[PROBLEM TO WORK ON]
The output must be exactly the lines from the "Figure 2. Mean" line through the end of the listing below, with no picture included.

[GIVEN MATERIAL]
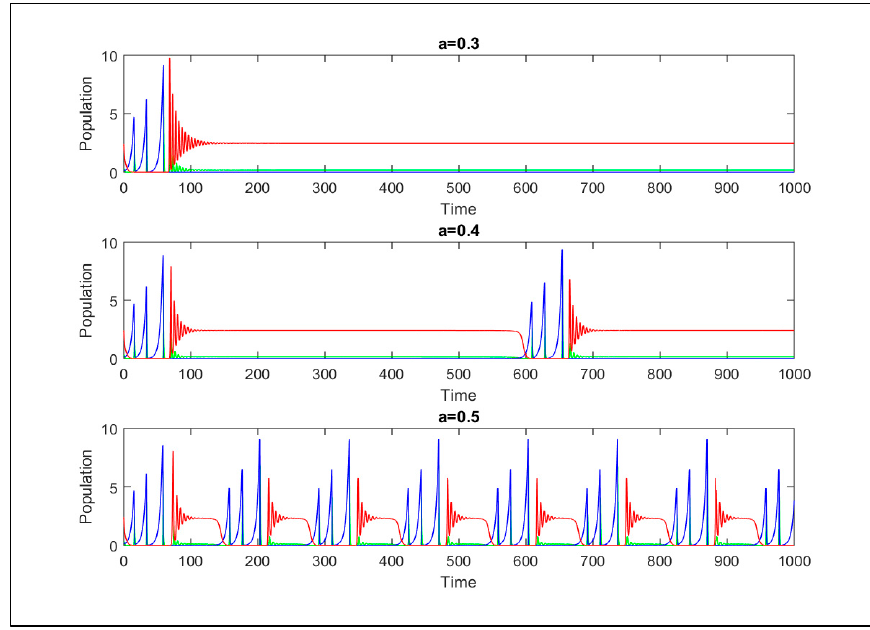
Figure 4. Time series solution at different values of consumption rate of common resource ‘ a ’.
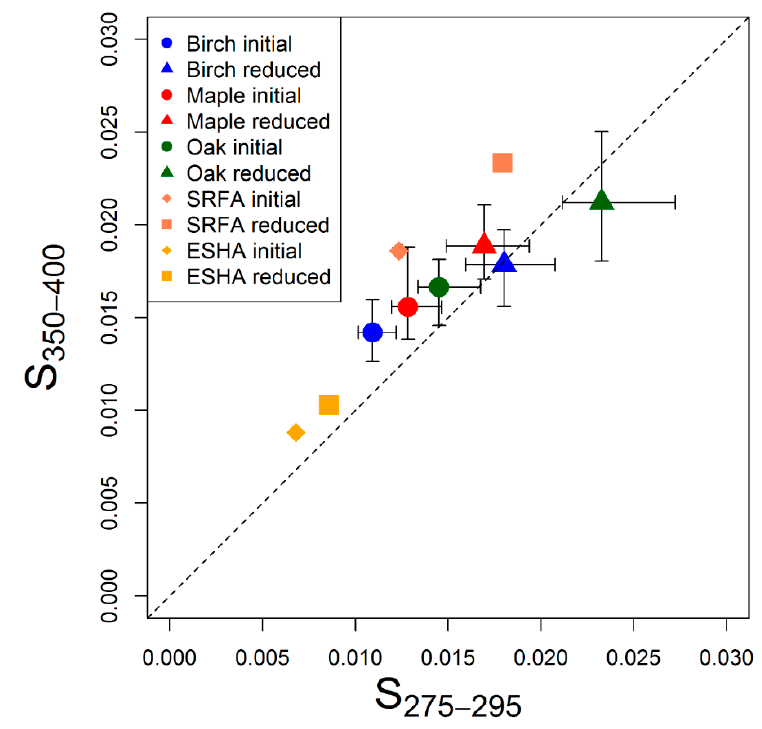
Figure 2. Mean absorption indices, S 275–295 and S 350–400, for leaf litter leachates. Borohydride treatment (reduced) causes increases in both metrics for all samples. Both spectral slopes do not appear to distinguish leaf leachates from HA and FA standards. Error bars indicate range of values for all four time points of each species. Dashed line indicates a spectral ratio of 1.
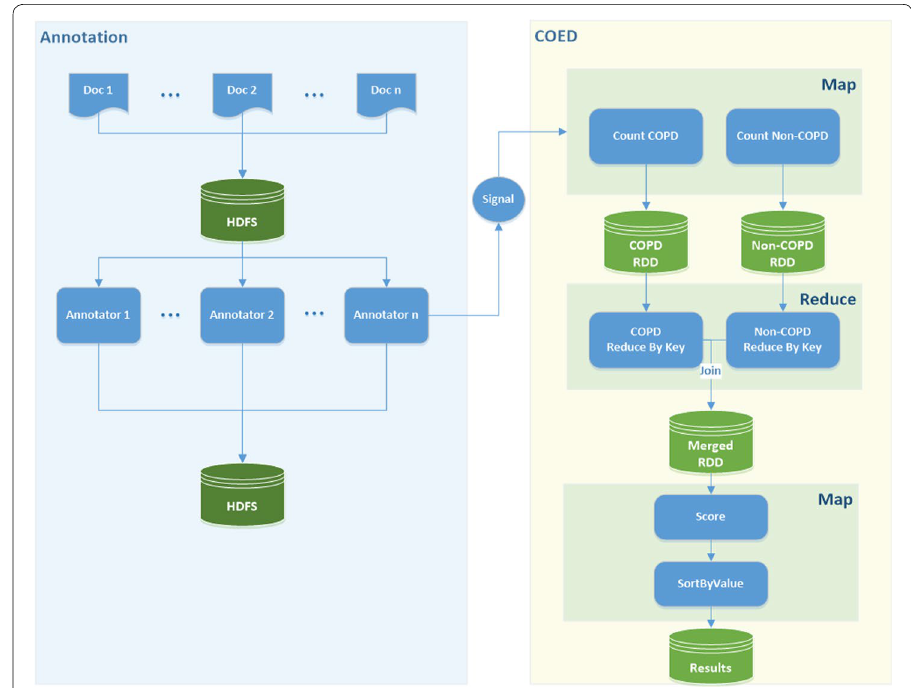
Fig. 4 Big data version of COED as implemented in the Hadoop ecosystem using Apache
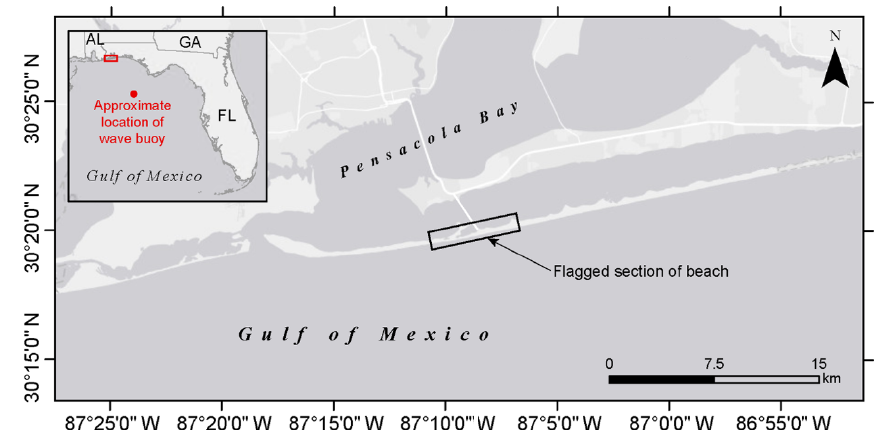
Figure 1. Map of study site showing location of the flagged section of beach and approximate location of the wave buoy used in the analysis and for regional rip forecasts (ESRI,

[REPLY TO THE TASK]
Figure 2. Mean absorption indices, S 275–295 and S 350–400, for leaf litter leachates. Borohydride treatment (reduced) causes increases in both metrics for all samples. Both spectral slopes do not appear to distinguish leaf leachates from HA and FA standards. Error bars indicate range of values for all four time points of each species. Dashed line indicates a spectral ratio of 1.
Fig. 4 Big data version of COED as implemented in the Hadoop ecosystem using Apache
Figure 1. Map of study site showing location of the flagged section of beach and approximate location of the wave buoy used in the analysis and for regional rip forecasts (ESRI,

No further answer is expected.